:: Okuma parçası

Cuma namazının vücub şartları dokuzdur:

  1. Şehirde, kasabada oturmak (seferilere/yolculara Cuma namazı farz değildir).

  2. Sağlam olmak (hastaya, hastayı bırakamayan bakıcıya ve ihtiyarlara farz değildir).

  3. Hür olmak.

4- Erkek olmak (kadınlara farz değildir).

  1. Akıllı olmak ve büluğ çağına girmek.

  2. Kör olmamak (yolda götüren olsa bile, âmâ olana farz değildir).

  3. Yürüyebilmektir (nakil vasıtası olsa bile felçliye, ayağı olmayana farz değildir).

  4. Hapiste olmamak. (Düşmanlarının, idarecilerin veya zalimlerin kendisine zarar vermeyeceğinden emin olmak).

  5. Fazla yağmur, kar, fırtına, çamur ve soğuk olmaması.

CUMA NAMAZI NASIL KILINIR?

::::

▶ Yazılı talep 1
Cuma namazının vücub şartlarını anlatan metni hiçbir değişiklik yapmadan baştan sona yeniden yazar mısın?

:: İşlenecek satırlar

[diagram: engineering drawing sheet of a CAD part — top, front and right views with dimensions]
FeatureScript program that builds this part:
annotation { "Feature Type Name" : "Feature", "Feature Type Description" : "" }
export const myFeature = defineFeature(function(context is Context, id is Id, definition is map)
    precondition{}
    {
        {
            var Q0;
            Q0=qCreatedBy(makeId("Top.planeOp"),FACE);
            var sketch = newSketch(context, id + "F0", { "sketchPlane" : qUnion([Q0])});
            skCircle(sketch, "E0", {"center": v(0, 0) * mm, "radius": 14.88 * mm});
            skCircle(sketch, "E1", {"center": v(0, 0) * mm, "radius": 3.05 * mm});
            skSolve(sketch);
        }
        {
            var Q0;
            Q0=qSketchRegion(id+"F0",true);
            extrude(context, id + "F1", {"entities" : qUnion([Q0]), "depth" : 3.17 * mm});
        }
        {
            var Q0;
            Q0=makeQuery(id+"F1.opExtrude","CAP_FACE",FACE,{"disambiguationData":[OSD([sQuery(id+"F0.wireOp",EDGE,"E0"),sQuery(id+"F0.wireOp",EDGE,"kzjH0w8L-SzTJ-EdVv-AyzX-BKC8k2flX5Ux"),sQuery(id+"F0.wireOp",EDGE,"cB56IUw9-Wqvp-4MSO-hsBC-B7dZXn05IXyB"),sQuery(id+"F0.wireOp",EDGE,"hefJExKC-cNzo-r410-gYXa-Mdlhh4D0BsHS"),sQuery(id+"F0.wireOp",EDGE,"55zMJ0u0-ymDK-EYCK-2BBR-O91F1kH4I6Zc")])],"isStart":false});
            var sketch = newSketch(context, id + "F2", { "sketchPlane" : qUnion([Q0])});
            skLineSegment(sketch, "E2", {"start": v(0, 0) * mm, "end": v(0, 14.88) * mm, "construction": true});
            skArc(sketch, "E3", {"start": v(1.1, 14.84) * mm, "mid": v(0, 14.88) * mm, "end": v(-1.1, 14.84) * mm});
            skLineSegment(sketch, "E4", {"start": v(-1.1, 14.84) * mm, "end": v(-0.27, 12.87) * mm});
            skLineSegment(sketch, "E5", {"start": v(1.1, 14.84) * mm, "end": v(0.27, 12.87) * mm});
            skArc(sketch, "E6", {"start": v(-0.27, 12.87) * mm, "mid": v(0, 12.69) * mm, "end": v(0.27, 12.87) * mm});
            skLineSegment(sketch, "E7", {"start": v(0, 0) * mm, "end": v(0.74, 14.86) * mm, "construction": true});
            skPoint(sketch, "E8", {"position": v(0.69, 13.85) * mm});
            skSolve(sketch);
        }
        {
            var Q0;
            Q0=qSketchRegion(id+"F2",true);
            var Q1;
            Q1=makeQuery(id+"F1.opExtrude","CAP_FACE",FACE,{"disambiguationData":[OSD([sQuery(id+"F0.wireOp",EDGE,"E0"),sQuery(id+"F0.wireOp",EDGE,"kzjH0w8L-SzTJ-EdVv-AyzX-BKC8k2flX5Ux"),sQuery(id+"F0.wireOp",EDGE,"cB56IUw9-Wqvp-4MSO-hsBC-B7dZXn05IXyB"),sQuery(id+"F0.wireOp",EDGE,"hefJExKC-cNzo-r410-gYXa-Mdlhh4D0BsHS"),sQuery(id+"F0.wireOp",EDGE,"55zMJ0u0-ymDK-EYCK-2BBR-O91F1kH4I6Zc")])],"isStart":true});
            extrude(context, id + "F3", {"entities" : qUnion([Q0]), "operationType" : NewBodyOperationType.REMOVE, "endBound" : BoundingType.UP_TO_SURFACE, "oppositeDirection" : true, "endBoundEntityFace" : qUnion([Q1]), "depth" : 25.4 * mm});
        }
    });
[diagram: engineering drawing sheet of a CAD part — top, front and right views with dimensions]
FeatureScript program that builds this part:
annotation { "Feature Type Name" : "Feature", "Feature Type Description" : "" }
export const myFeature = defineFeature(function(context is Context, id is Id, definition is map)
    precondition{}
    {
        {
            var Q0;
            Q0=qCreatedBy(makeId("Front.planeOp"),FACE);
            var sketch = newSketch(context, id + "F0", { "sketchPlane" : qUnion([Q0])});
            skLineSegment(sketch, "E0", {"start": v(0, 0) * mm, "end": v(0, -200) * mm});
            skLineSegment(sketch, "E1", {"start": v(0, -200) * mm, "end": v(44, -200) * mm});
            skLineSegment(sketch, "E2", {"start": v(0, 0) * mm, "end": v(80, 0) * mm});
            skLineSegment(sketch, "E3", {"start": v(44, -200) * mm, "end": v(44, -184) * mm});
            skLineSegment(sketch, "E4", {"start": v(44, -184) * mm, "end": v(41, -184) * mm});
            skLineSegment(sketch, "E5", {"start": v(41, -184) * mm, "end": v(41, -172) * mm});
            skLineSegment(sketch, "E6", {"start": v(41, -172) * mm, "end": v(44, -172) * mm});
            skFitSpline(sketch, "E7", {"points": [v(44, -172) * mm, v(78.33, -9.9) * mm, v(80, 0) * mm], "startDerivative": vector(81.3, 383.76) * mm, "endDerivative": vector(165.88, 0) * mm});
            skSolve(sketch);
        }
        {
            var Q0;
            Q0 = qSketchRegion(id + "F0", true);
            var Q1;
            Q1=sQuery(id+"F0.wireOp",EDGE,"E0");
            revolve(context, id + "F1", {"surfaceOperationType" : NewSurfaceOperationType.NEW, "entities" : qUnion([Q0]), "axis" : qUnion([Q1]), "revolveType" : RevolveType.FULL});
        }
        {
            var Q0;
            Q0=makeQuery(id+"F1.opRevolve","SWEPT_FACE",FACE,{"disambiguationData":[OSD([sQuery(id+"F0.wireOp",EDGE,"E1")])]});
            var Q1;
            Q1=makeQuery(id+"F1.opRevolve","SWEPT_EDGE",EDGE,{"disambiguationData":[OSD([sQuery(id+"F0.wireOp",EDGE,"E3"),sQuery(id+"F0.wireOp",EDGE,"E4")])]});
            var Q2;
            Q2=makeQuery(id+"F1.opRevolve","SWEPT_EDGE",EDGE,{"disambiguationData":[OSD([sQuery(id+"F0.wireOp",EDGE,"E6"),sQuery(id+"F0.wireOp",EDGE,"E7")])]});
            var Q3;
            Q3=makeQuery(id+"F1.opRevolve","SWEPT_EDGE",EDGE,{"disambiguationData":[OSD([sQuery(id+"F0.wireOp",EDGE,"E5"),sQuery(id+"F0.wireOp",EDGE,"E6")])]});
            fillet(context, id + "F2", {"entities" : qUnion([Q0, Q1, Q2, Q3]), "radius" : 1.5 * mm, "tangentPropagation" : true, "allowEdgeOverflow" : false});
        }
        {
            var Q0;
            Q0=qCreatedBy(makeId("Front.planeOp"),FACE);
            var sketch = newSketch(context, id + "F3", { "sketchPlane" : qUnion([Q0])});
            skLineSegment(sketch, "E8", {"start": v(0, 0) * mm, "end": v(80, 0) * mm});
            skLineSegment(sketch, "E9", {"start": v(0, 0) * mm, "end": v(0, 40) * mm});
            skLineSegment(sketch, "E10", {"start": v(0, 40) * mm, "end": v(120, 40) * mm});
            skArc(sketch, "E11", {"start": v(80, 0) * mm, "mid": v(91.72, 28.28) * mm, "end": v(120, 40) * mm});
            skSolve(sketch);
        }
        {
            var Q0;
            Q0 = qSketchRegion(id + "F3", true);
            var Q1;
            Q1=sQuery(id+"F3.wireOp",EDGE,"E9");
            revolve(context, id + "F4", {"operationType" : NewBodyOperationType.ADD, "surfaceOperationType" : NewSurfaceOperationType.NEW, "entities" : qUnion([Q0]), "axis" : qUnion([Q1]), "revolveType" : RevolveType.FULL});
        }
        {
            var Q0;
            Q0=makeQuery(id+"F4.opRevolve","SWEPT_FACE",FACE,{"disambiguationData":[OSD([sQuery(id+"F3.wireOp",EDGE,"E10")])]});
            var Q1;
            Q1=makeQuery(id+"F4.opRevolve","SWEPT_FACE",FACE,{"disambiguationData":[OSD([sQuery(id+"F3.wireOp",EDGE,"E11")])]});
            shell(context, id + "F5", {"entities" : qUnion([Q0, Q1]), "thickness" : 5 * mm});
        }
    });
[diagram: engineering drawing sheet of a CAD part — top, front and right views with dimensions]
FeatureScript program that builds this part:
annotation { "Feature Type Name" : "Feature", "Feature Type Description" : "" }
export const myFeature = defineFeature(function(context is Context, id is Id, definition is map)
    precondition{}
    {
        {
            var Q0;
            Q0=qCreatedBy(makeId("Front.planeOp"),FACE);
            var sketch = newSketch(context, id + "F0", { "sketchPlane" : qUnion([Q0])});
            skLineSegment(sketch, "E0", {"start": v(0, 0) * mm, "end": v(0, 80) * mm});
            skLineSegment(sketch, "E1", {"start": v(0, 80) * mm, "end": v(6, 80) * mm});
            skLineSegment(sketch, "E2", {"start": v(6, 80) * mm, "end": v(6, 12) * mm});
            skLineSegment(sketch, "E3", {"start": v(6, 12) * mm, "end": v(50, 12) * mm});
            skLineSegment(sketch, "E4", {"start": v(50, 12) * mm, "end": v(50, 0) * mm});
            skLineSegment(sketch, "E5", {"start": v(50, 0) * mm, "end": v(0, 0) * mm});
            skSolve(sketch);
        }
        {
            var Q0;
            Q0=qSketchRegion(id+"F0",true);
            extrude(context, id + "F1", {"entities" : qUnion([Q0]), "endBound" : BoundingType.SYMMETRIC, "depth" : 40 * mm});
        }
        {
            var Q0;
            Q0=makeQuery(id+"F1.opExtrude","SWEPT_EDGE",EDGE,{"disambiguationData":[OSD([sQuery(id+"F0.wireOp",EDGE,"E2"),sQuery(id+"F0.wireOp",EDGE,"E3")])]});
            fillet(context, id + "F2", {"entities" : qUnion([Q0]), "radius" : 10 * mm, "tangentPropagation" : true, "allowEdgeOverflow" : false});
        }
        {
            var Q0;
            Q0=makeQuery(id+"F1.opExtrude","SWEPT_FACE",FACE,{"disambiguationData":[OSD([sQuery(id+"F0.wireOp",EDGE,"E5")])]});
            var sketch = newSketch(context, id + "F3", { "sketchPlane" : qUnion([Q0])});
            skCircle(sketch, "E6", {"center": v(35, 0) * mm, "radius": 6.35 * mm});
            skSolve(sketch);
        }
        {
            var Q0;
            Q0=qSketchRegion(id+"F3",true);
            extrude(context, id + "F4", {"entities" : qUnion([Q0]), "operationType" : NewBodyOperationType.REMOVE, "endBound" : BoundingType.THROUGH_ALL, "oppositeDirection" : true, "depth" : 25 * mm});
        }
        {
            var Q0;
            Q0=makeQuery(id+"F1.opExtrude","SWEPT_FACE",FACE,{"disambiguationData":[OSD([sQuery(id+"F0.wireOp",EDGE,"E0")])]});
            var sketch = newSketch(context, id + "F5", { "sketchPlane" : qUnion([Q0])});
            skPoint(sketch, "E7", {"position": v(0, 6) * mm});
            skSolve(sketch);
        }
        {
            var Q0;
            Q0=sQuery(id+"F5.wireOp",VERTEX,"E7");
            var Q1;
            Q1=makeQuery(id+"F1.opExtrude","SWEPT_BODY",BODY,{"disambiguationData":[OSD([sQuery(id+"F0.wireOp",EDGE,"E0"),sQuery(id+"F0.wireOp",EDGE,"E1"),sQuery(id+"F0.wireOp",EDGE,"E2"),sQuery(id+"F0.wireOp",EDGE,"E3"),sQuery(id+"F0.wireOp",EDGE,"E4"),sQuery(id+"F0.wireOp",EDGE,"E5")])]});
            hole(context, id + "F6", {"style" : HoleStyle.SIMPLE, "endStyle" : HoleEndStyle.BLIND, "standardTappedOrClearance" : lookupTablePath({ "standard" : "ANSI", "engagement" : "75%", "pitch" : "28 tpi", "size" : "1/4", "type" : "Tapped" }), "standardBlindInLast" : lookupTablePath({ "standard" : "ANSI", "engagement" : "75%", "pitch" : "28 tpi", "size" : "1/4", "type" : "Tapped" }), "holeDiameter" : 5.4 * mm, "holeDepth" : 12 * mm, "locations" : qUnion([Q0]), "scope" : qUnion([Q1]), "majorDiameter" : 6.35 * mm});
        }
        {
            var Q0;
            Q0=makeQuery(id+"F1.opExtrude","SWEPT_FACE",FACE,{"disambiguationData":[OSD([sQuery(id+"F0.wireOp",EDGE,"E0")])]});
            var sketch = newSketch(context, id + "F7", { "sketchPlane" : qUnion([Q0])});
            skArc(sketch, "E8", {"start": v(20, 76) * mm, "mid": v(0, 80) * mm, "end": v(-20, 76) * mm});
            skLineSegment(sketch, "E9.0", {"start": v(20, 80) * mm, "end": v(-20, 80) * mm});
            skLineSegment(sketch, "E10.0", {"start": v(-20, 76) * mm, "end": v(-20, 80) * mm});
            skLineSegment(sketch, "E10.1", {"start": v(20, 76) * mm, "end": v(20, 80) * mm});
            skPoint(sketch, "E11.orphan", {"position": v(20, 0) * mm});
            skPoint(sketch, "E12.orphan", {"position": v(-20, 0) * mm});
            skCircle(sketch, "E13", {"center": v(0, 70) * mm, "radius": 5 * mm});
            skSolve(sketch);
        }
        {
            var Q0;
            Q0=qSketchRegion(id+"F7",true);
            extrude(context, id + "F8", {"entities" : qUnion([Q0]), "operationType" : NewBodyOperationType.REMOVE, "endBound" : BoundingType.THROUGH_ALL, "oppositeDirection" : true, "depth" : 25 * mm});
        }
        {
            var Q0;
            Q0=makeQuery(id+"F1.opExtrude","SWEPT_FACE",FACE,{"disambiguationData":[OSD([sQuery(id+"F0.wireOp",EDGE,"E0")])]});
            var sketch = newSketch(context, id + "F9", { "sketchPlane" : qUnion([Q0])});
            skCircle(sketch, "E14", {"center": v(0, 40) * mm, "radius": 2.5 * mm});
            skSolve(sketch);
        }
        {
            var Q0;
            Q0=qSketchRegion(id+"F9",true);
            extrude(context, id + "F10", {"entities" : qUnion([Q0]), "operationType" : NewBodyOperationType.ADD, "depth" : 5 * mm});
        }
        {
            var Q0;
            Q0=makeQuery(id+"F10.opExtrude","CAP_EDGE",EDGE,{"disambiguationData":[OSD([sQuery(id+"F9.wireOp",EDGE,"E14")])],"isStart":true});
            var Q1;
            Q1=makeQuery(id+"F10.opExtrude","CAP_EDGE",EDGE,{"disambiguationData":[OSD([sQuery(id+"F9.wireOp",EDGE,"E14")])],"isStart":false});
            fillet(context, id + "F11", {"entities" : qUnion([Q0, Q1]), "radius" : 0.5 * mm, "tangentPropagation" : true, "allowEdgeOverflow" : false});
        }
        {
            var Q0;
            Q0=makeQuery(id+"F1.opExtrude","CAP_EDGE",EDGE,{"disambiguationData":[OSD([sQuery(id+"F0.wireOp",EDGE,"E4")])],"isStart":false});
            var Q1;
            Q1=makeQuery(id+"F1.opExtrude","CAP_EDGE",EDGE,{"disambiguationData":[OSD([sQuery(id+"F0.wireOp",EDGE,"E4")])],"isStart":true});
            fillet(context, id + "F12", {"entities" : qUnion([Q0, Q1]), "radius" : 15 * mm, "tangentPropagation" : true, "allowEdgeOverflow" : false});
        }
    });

::::

▶ Yazılı talep 2
Tasarım dosyası satırlarını en baştaki satırdan başlayarak "v(0.74, 14.86) *" ifadesinin geçtiği satırla birlikte bitecek şekilde olduğu gibi tekrarlar mısın?

▶ Çözümlü yanıt 1
Cuma namazının vücub şartları dokuzdur:

  1. Şehirde, kasabada oturmak (seferilere/yolculara Cuma namazı farz değildir).

  2. Sağlam olmak (hastaya, hastayı bırakamayan bakıcıya ve ihtiyarlara farz değildir).

  3. Hür olmak.

4- Erkek olmak (kadınlara farz değildir).

  1. Akıllı olmak ve büluğ çağına girmek.

  2. Kör olmamak (yolda götüren olsa bile, âmâ olana farz değildir).

  3. Yürüyebilmektir (nakil vasıtası olsa bile felçliye, ayağı olmayana farz değildir).

  4. Hapiste olmamak. (Düşmanlarının, idarecilerin veya zalimlerin kendisine zarar vermeyeceğinden emin olmak).

  5. Fazla yağmur, kar, fırtına, çamur ve soğuk olmaması.

CUMA NAMAZI NASIL KILINIR?

▶ Çözümlü yanıt 2
[diagram: engineering drawing sheet of a CAD part — top, front and right views with dimensions]
FeatureScript program that builds this part:
annotation { "Feature Type Name" : "Feature", "Feature Type Description" : "" }
export const myFeature = defineFeature(function(context is Context, id is Id, definition is map)
    precondition{}
    {
        {
            var Q0;
            Q0=qCreatedBy(makeId("Top.planeOp"),FACE);
            var sketch = newSketch(context, id + "F0", { "sketchPlane" : qUnion([Q0])});
            skCircle(sketch, "E0", {"center": v(0, 0) * mm, "radius": 14.88 * mm});
            skCircle(sketch, "E1", {"center": v(0, 0) * mm, "radius": 3.05 * mm});
            skSolve(sketch);
        }
        {
            var Q0;
            Q0=qSketchRegion(id+"F0",true);
            extrude(context, id + "F1", {"entities" : qUnion([Q0]), "depth" : 3.17 * mm});
        }
        {
            var Q0;
            Q0=makeQuery(id+"F1.opExtrude","CAP_FACE",FACE,{"disambiguationData":[OSD([sQuery(id+"F0.wireOp",EDGE,"E0"),sQuery(id+"F0.wireOp",EDGE,"kzjH0w8L-SzTJ-EdVv-AyzX-BKC8k2flX5Ux"),sQuery(id+"F0.wireOp",EDGE,"cB56IUw9-Wqvp-4MSO-hsBC-B7dZXn05IXyB"),sQuery(id+"F0.wireOp",EDGE,"hefJExKC-cNzo-r410-gYXa-Mdlhh4D0BsHS"),sQuery(id+"F0.wireOp",EDGE,"55zMJ0u0-ymDK-EYCK-2BBR-O91F1kH4I6Zc")])],"isStart":false});
            var sketch = newSketch(context, id + "F2", { "sketchPlane" : qUnion([Q0])});
            skLineSegment(sketch, "E2", {"start": v(0, 0) * mm, "end": v(0, 14.88) * mm, "construction": true});
            skArc(sketch, "E3", {"start": v(1.1, 14.84) * mm, "mid": v(0, 14.88) * mm, "end": v(-1.1, 14.84) * mm});
            skLineSegment(sketch, "E4", {"start": v(-1.1, 14.84) * mm, "end": v(-0.27, 12.87) * mm});
            skLineSegment(sketch, "E5", {"start": v(1.1, 14.84) * mm, "end": v(0.27, 12.87) * mm});
            skArc(sketch, "E6", {"start": v(-0.27, 12.87) * mm, "mid": v(0, 12.69) * mm, "end": v(0.27, 12.87) * mm});
            skLineSegment(sketch, "E7", {"start": v(0, 0) * mm, "end": v(0.74, 14.86) * mm, "construction": true});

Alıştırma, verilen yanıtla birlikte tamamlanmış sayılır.